Wydarzenia

Emocjonujące gry wewnętrzne

2010-02-09 19:52:43
Aura na Cyprze zmienia się jak w kalejdoskopie. Po obiedzie na niebie nie wiadomo skąd pojawiły się czarne chmury, z których niczym w tropikach lunął rzęsisty deszcz. Piłkarzom Śląska Wrocław sprzyjało jednak szczęście, bowiem tuż przed treningiem przejaśniło się.
Zgodnie z planem, popołudniowe zajęcia miały charakter gier taktycznych.
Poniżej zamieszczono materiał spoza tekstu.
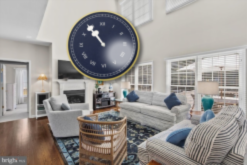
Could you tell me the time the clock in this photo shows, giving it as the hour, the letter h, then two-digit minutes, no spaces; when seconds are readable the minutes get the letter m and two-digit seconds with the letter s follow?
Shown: 10h54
Po rozgrzewce zawodnicy zostali podzieleni na cztery drużyny, które na bardzo małym boisku rozgrywały pojedynki na duże bramki.

Gdy dwie drużyny walczyły na boisku (mecz trwał trzy minuty), pozostali odpoczywali z boku i dopingowali walczących kolegów. „Brawo Kaczmar”, „Super Amir”, „Dobrze Aka” – co chwilę rozbrzmiewały pochwały od oglądających grę zza linii bocznej.

Gra była niezwykle szybka i efektowna, mała przestrzeń do gry sprawiała, że drużyny szybko przemieszczały się spod jednej do drugiej bramki. Ta specyficzna forma gry wymagała od wszystkich zawodników dobrego krycia rywala, bowiem nieupilnowanie przeciwnika przeważnie od razu wiązało się z przewagą liczebną drugiej drużyny pod bramką i stratą gola. – Panowie, musimy biegać za swoim zawodnikiem po całym boisku, nie możemy odpuszczać – mobilizował kolegów Antoni Łukasiewicz.

Choć przed rozpoczęciem rywalizacji trener Ryszard Tarasiewicz prosił zawodników, by nie przesadzać z ostrością gry, to i w tej grze wewnętrznej kilkukrotnie zatrzeszczały kości. Nie obyło się także bez rzutów karnych – do piłki ustawionej na jedenastym metrze podchodzili Sebastian Mila i Dariusz Sztylka, jednak trafił tylko pierwszy z nich. Kapitan WKS-u w poniedziałek pokonał w czasie gry Wojciecha Kaczmarka, ale w tym pojedynku górą był Marian Kelemen.

Po kilkunastu takich trzyminutowych meczach szkoleniowcy zakończyli zajęcia, choć spora część zawodników miała jeszcze ochotę na kopanie futbolówki i pozostała dłużej na murawie.